● **AIM OF THE TASK**
Scan the records for the word "concept". Return each line where it is found.

Collected data:
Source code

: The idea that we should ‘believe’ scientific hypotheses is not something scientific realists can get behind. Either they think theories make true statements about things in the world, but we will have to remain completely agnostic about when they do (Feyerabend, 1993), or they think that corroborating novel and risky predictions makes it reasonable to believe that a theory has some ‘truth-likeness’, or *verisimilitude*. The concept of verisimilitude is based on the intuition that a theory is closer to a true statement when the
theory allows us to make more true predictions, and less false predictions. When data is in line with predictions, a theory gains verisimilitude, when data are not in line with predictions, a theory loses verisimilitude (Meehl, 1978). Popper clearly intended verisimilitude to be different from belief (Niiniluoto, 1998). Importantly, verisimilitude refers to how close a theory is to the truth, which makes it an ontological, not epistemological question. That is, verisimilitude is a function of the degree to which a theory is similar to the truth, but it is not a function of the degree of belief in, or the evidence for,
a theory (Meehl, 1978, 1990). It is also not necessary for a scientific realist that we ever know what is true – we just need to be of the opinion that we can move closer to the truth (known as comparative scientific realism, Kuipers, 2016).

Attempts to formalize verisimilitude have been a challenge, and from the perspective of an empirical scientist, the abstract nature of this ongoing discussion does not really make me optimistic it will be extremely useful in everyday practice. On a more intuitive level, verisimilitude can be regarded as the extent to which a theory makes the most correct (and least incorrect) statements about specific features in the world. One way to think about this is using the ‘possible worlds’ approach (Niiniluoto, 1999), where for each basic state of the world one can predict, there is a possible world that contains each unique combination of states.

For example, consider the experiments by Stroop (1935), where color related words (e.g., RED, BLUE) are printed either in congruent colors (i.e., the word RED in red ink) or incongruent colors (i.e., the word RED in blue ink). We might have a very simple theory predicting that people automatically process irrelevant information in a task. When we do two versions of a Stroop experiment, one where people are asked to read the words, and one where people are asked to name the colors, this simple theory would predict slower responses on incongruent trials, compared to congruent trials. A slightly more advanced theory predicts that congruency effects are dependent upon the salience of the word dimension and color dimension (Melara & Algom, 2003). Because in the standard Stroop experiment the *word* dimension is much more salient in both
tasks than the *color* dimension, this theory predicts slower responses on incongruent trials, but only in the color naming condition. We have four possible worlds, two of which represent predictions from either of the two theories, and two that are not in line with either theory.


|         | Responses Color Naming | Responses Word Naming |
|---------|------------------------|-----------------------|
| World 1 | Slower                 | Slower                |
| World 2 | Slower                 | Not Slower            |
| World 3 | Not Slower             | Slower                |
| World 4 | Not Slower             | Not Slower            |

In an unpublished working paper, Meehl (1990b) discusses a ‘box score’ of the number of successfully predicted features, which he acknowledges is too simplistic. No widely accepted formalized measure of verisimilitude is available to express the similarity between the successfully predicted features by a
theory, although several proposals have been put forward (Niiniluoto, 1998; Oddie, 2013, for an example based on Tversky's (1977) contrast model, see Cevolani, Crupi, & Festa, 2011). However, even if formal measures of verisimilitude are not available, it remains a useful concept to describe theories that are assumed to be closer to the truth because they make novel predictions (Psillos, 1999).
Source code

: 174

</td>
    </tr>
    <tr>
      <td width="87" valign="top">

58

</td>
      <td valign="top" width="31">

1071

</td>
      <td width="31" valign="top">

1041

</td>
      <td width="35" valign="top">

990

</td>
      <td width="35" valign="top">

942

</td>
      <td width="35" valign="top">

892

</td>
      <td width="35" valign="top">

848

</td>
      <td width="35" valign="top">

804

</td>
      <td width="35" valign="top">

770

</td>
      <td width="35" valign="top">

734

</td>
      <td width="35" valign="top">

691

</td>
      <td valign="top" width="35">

● **RESPONSE TO THE TASK**
: The idea that we should ‘believe’ scientific hypotheses is not something scientific realists can get behind. Either they think theories make true statements about things in the world, but we will have to remain completely agnostic about when they do (Feyerabend, 1993), or they think that corroborating novel and risky predictions makes it reasonable to believe that a theory has some ‘truth-likeness’, or *verisimilitude*. The concept of verisimilitude is based on the intuition that a theory is closer to a true statement when the
theory, although several proposals have been put forward (Niiniluoto, 1998; Oddie, 2013, for an example based on Tversky's (1977) contrast model, see Cevolani, Crupi, & Festa, 2011). However, even if formal measures of verisimilitude are not available, it remains a useful concept to describe theories that are assumed to be closer to the truth because they make novel predictions (Psillos, 1999).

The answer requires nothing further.